• [Problem to work on] Please copy all of the entries exactly, but drop every picture.
____ Data in this exercise
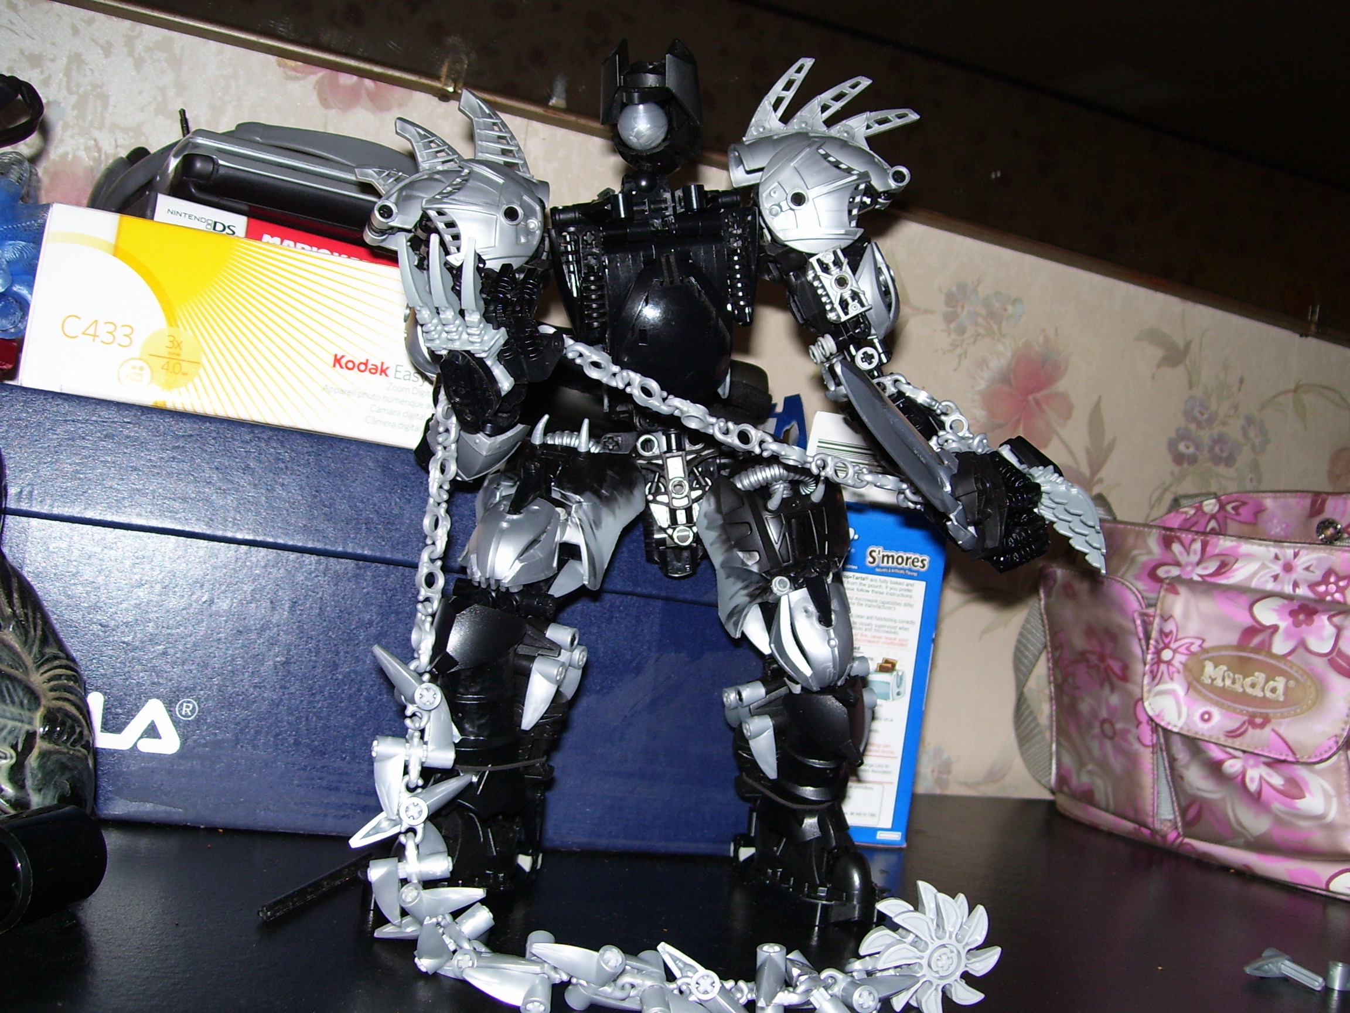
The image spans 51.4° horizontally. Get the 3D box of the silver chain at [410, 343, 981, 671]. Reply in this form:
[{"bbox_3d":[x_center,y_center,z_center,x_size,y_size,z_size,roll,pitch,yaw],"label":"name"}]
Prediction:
[{"bbox_3d":[0.011,0.002,0.432,0.182,0.110,0.055,8,-3,-13],"label":"silver chain"}]

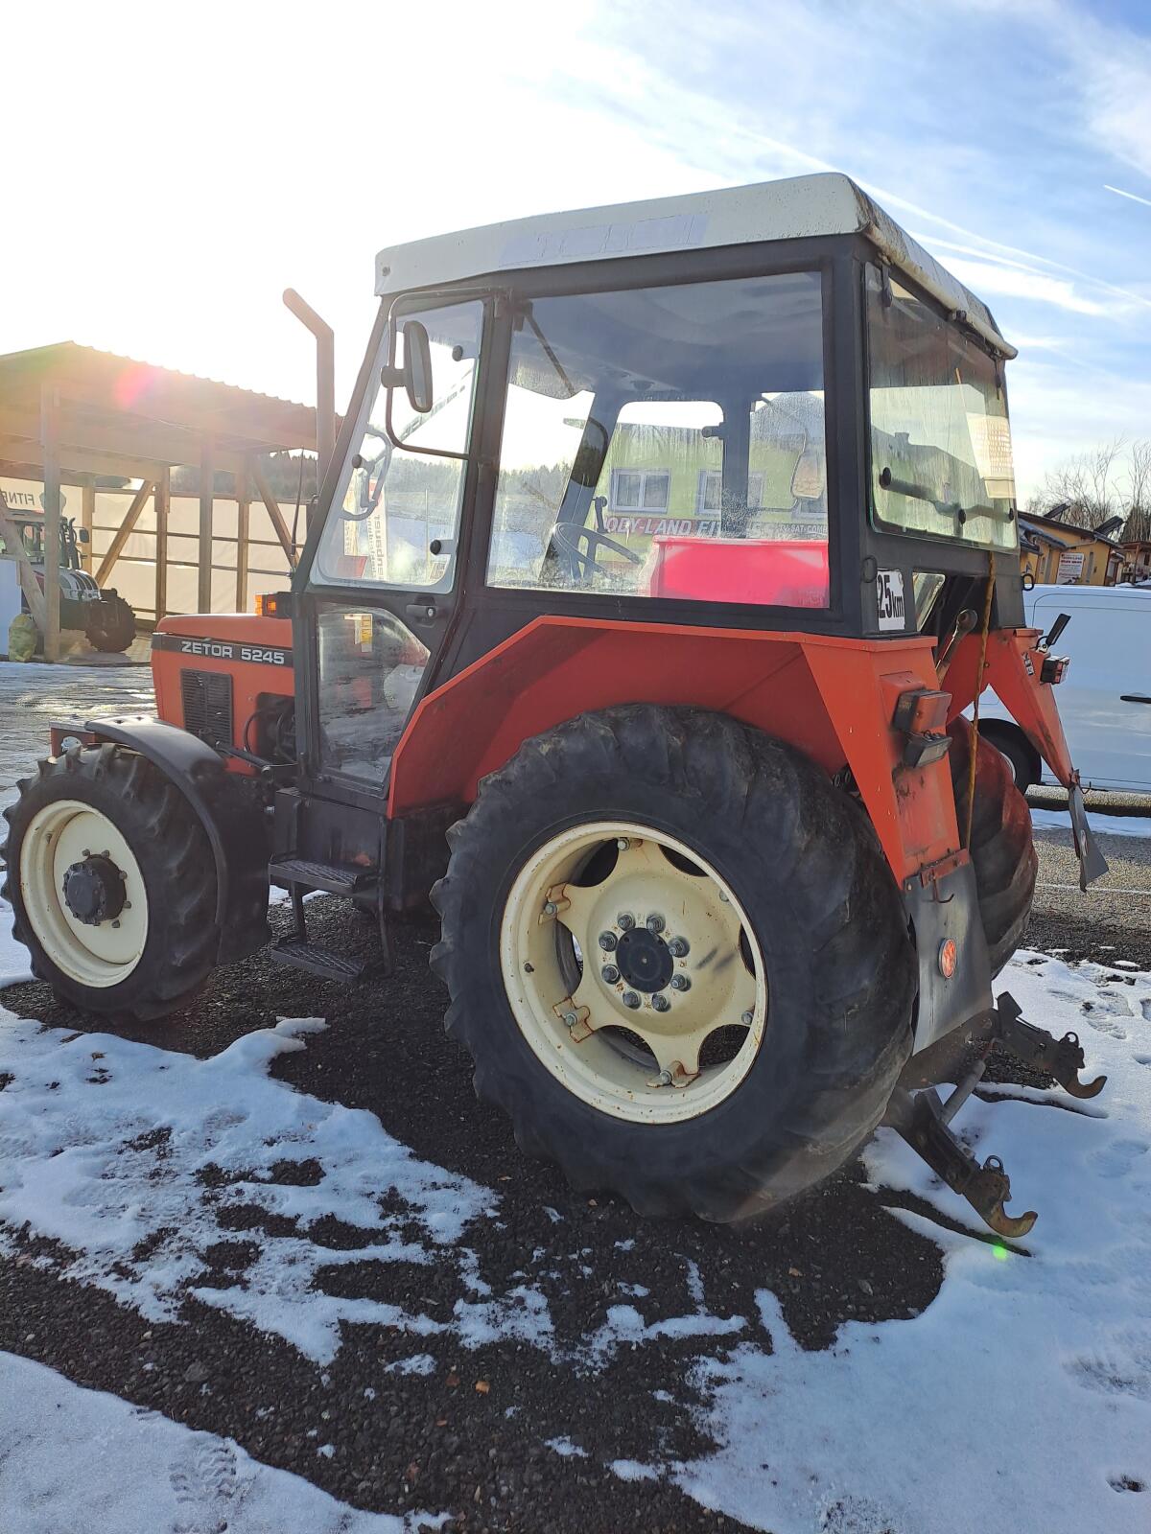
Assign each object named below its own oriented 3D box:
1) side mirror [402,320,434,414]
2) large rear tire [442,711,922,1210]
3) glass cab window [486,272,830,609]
[{"bbox_3d":[-0.408,-1.052,2.935,0.056,0.237,0.141,-3,9,11],"label":"side mirror"},{"bbox_3d":[0.206,0.506,2.918,1.333,1.323,0.374,10,12,33],"label":"large rear tire"},{"bbox_3d":[0.206,-0.780,2.651,0.954,0.747,0.040,10,5,33],"label":"glass cab window"}]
________
• [Expected output]
The image spans 51.4° horizontally. Get the 3D box of the silver chain at [410, 343, 981, 671]. Reply in this form:
[{"bbox_3d":[x_center,y_center,z_center,x_size,y_size,z_size,roll,pitch,yaw],"label":"name"}]
Prediction:
[{"bbox_3d":[0.011,0.002,0.432,0.182,0.110,0.055,8,-3,-13],"label":"silver chain"}]

Assign each object named below its own oriented 3D box:
1) side mirror [402,320,434,414]
2) large rear tire [442,711,922,1210]
3) glass cab window [486,272,830,609]
[{"bbox_3d":[-0.408,-1.052,2.935,0.056,0.237,0.141,-3,9,11],"label":"side mirror"},{"bbox_3d":[0.206,0.506,2.918,1.333,1.323,0.374,10,12,33],"label":"large rear tire"},{"bbox_3d":[0.206,-0.780,2.651,0.954,0.747,0.040,10,5,33],"label":"glass cab window"}]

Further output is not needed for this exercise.